WHAT YOU NEED TO DO.
Locate the string "further" in the records below. Copy every line where it occurs.

START DATA

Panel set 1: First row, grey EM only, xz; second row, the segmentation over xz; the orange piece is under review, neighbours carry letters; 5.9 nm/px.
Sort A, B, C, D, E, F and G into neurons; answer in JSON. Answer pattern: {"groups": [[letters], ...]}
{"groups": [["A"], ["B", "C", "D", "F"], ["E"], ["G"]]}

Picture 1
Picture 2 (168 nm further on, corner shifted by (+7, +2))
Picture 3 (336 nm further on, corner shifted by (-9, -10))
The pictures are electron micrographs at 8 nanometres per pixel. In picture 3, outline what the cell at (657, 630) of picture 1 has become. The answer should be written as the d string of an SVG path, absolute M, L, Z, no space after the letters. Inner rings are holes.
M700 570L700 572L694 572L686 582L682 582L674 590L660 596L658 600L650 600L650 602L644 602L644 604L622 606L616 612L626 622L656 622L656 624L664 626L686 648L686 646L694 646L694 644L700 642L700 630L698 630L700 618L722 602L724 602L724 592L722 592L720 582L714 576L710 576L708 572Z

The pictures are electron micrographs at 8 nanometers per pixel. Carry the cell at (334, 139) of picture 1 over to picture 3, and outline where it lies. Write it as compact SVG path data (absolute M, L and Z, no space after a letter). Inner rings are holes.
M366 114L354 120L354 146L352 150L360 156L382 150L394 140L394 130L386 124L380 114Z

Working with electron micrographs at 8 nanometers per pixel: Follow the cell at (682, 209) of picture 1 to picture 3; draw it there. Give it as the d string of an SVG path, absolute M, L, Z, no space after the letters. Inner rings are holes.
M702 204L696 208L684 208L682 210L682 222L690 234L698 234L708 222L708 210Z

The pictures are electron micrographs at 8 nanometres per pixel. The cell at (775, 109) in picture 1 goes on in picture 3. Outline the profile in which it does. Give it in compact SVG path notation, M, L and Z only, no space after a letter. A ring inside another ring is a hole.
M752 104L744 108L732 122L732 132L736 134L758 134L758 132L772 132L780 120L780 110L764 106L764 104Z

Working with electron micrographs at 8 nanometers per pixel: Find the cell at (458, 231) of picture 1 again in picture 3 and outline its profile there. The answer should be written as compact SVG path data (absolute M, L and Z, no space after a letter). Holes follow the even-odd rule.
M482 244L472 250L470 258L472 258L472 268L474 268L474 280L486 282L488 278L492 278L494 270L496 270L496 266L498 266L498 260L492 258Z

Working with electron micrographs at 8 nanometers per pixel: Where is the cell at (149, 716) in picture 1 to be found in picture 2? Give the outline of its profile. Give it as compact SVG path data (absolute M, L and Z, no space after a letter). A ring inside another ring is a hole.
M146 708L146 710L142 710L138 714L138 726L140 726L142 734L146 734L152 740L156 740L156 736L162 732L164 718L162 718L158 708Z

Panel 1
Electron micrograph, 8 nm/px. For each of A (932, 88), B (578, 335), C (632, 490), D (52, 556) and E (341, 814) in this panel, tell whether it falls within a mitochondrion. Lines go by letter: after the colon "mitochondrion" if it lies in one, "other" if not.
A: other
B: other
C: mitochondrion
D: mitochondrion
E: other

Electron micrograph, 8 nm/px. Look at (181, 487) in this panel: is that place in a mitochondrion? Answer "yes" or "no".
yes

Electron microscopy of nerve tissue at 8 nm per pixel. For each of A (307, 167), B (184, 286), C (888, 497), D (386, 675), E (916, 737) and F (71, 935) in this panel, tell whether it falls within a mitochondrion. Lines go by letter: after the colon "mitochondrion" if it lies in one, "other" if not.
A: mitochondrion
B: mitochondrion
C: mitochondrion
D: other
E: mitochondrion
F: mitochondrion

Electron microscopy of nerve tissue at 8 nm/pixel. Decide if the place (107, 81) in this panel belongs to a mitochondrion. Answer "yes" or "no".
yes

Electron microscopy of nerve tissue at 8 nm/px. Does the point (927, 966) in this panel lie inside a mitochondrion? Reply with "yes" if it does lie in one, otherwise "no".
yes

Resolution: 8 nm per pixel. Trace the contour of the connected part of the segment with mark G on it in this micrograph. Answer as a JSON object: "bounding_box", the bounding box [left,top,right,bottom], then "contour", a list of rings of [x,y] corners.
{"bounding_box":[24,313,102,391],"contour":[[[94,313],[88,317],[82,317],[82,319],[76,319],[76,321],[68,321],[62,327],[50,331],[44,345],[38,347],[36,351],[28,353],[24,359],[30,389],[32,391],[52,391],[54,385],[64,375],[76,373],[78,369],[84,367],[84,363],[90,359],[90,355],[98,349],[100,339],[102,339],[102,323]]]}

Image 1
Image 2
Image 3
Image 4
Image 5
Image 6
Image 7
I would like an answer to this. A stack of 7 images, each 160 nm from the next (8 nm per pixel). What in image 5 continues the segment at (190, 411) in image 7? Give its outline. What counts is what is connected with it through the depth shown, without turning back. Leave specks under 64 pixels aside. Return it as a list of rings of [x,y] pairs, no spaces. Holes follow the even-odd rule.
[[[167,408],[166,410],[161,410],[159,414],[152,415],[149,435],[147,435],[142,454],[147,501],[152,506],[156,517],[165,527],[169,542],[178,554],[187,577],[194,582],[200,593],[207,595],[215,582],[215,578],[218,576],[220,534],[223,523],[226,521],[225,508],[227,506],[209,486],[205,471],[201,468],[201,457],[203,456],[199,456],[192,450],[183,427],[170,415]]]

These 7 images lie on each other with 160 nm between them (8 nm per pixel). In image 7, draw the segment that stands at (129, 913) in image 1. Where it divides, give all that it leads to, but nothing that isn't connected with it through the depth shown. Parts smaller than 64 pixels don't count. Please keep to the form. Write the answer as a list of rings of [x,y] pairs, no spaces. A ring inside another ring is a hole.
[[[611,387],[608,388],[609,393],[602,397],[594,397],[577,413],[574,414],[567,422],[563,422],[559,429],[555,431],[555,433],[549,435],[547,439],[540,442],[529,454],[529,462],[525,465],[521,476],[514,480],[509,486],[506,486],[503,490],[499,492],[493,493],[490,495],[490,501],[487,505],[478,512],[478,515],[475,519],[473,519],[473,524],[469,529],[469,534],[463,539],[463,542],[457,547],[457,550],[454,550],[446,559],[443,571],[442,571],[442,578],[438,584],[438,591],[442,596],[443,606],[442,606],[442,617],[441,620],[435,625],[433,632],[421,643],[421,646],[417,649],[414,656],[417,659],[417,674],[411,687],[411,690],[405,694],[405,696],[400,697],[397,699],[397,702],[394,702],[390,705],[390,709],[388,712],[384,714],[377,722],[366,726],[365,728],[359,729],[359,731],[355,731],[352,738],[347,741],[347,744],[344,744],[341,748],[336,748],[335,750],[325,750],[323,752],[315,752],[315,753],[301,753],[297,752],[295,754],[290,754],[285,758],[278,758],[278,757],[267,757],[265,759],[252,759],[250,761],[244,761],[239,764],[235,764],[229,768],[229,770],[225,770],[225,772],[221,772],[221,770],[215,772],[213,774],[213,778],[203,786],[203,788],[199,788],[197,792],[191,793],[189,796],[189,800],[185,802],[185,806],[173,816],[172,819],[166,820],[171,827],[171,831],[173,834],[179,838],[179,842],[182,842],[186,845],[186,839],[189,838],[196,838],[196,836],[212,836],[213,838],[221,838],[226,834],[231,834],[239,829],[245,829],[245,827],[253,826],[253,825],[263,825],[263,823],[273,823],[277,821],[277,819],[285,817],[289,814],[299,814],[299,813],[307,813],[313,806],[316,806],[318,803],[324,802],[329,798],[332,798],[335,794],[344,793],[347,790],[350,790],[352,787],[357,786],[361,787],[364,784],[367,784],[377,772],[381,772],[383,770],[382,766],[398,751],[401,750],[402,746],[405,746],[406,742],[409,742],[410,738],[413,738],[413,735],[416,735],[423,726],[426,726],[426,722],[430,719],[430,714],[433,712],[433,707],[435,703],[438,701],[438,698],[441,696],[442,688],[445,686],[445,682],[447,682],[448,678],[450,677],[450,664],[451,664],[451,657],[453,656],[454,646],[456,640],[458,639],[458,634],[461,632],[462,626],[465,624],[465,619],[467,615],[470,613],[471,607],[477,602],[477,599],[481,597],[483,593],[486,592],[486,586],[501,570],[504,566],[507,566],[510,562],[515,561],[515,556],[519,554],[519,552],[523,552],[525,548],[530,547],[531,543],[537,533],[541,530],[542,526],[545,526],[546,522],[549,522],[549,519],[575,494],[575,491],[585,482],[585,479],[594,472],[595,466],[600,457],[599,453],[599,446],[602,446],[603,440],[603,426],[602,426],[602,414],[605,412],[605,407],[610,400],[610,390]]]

END DATA

EXERCISE RESPONSE.
Picture 2 (168 nm further on, corner shifted by (+7, +2))
Picture 3 (336 nm further on, corner shifted by (-9, -10))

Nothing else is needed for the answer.